■ **Text excerpt**:

For fixed class assignment z, let N_a denote the number of nodes assigned to class a, and let n_ab denote the maximum number of possible edges between classes a and b; i.e., n_ab = N_a N_b if a ≠ b and n_aa = N_a!/{(N_a − 2)!2!}. Further, let θ̂^(z) and θ̄^(z) be symmetric matrices in [0, 1]^K×K, with

\begin{array}{l} {\hat{θ}}_{a b}^{(z)} = \frac{1}{n_{a b}} \sum_{i < j} A_{i j} 1 (z_{i} = a, z_{j} = b), \\ {\bar{θ}}_{a b}^{(z)} = \frac{1}{n_{a b}} \sum_{i < j} P_{i j} 1 (z_{i} = a, z_{j} = b) (a = 1, \dots, K; b = a, \dots, K) \end{array}

defined whenever n_ab ≠ 0. Observe that θ̂^(z) comprises sample proportion estimators as a function of z, whereas θ̄^(z) is its expectation under the independent {Ber(P_ij)} model. Taken over all class assignments z ∈ {1, …, K}^N, the sets {θ̂^(z)} comprise a sufficient statistic for the family of K -class stochastic blockmodels, and for each z, θ̂^(z) maximizes L(A; z, ·). Analogously, the sets {θ̄^(z)} are functions of the model parameters {P_ij}_i<j, and maximize L̄_P(z, ·). We write θ̂ and θ̄ when the choice of z is understood, and L(A; z) and L̄_P(z) to abbreviate sup_θ L(A; z, θ) and sup_θ L̄_P(z, θ), respectively.

■ **Tasks to perform**:
a) Rewrite the paragraph of the stochastic blockmodel excerpt that begins "defined whenever n_ab ≠ 0" as a short bulleted list that keeps its main facts.
b) According to the stochastic blockmodel excerpt, what does n_ab equal when a ≠ b?

■ **Data extracts**:
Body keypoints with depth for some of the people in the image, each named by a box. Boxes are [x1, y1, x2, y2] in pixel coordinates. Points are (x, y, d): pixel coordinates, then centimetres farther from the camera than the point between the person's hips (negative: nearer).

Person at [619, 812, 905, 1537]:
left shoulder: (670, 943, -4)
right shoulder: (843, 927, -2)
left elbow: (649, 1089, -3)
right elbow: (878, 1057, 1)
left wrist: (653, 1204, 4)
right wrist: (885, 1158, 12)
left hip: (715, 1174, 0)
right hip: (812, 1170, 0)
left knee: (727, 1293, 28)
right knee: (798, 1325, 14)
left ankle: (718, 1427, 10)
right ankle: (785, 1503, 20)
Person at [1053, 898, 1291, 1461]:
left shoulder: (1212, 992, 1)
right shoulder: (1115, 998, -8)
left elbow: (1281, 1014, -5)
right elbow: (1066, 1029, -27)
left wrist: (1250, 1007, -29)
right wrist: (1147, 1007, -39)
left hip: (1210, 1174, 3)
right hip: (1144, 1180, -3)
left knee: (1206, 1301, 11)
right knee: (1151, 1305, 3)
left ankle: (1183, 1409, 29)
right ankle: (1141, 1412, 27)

■ **Responses for each task**:
a)
- θ̂^(z) and θ̄^(z) are defined whenever n_ab ≠ 0.
- θ̂^(z) consists of sample proportion estimators as a function of z.
- θ̄^(z) is the expectation of θ̂^(z) under the independent {Ber(P_ij)} model.
- Over all class assignments z ∈ {1, …, K}^N, the sets {θ̂^(z)} form a sufficient statistic for the family of K-class stochastic blockmodels.
- For each z, θ̂^(z) maximizes L(A; z, ·).
- The sets {θ̄^(z)} are functions of the model parameters {P_ij}_i<j and maximize L̄_P(z, ·).
- When z is understood, the notation shortens to θ̂ and θ̄.
- L(A; z) abbreviates sup_θ L(A; z, θ), and L̄_P(z) abbreviates sup_θ L̄_P(z, θ).

b) n_ab = N_a N_b